Data items
.....
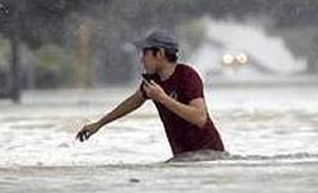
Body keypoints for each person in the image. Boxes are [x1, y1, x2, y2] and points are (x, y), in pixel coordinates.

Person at [76, 30, 225, 156]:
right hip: (182, 156)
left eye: (145, 54)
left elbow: (200, 117)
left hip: (208, 155)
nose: (141, 60)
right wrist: (99, 124)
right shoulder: (152, 81)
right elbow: (131, 103)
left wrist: (163, 98)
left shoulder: (187, 75)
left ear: (159, 53)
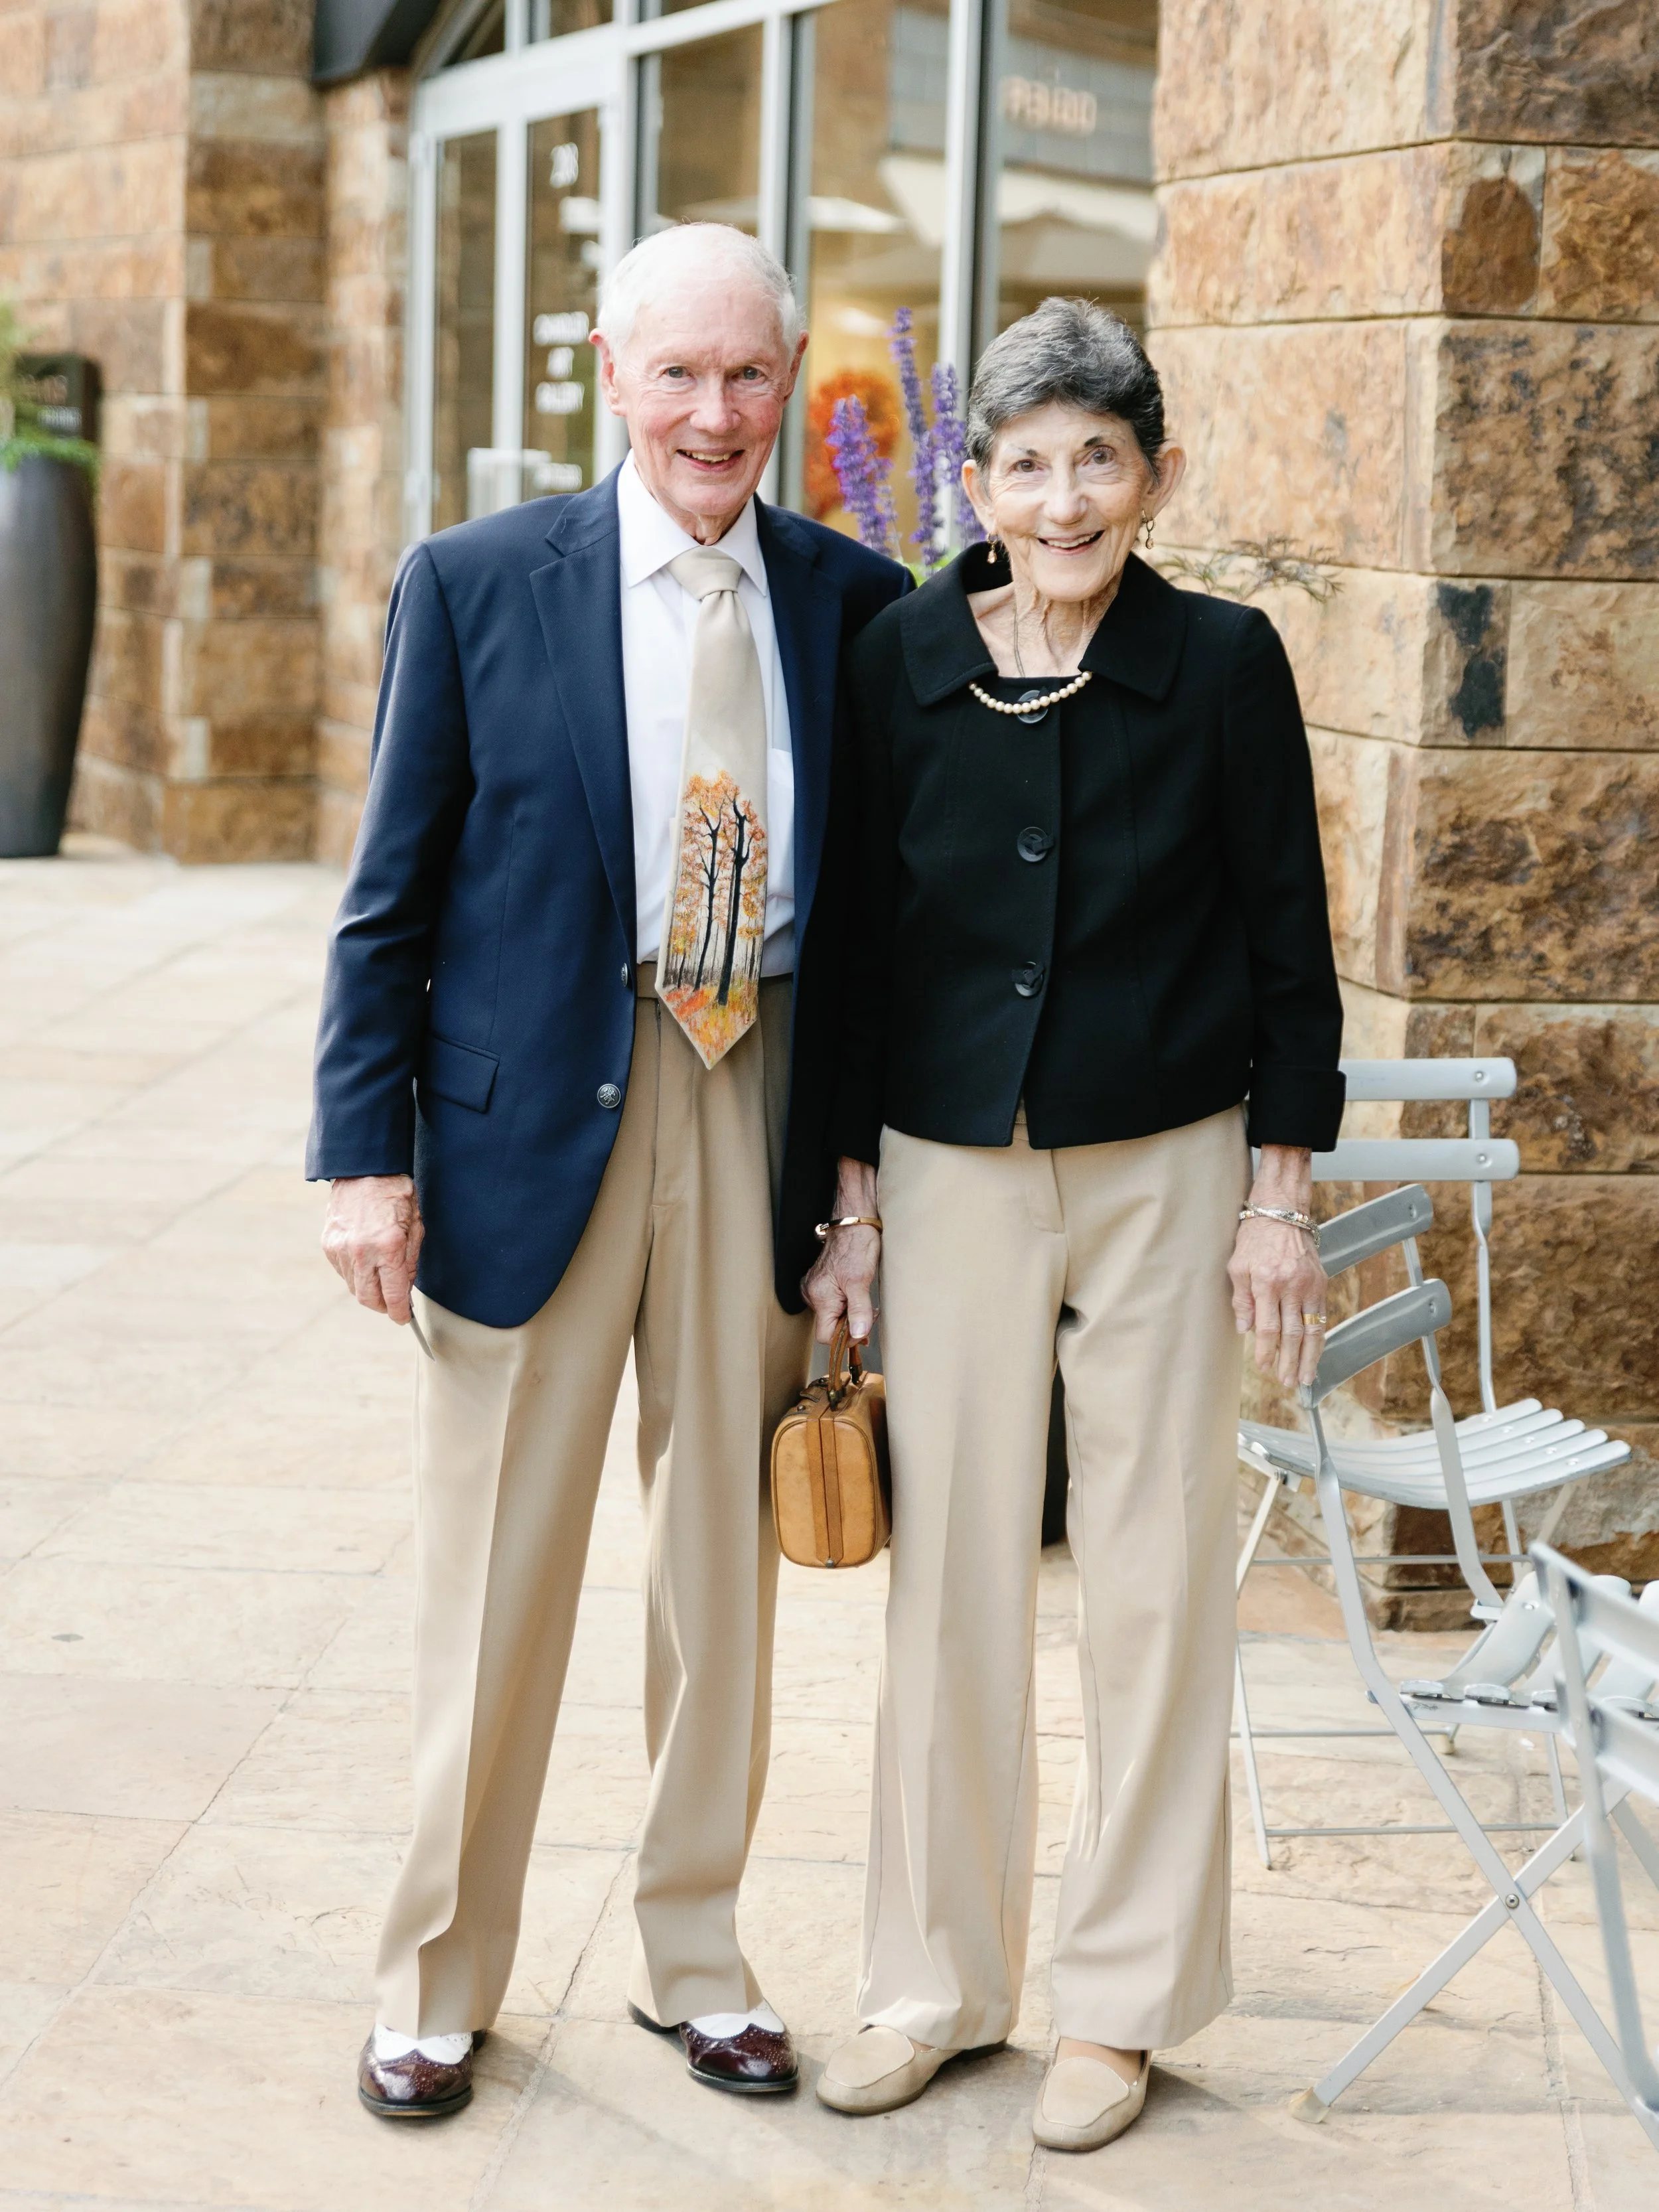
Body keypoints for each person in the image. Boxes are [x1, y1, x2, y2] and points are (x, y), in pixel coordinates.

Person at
.....
What to produce
Reproduce the lines of the data that run from the one containing "left elbow: (200, 117)" to the final line, both included, exactly as they appear and without the pictures.

Solution to this problem
left elbow: (200, 117)
left hip: (208, 155)
nose: (141, 60)
right wrist: (99, 124)
right shoulder: (152, 81)
right elbow: (131, 103)
left wrist: (163, 98)
left shoulder: (187, 75)
left ear: (159, 53)
Body keypoints for each person in the image. Boxes are [x1, y1, x2, y2] and points are (x, y), in pixel coordinates.

Person at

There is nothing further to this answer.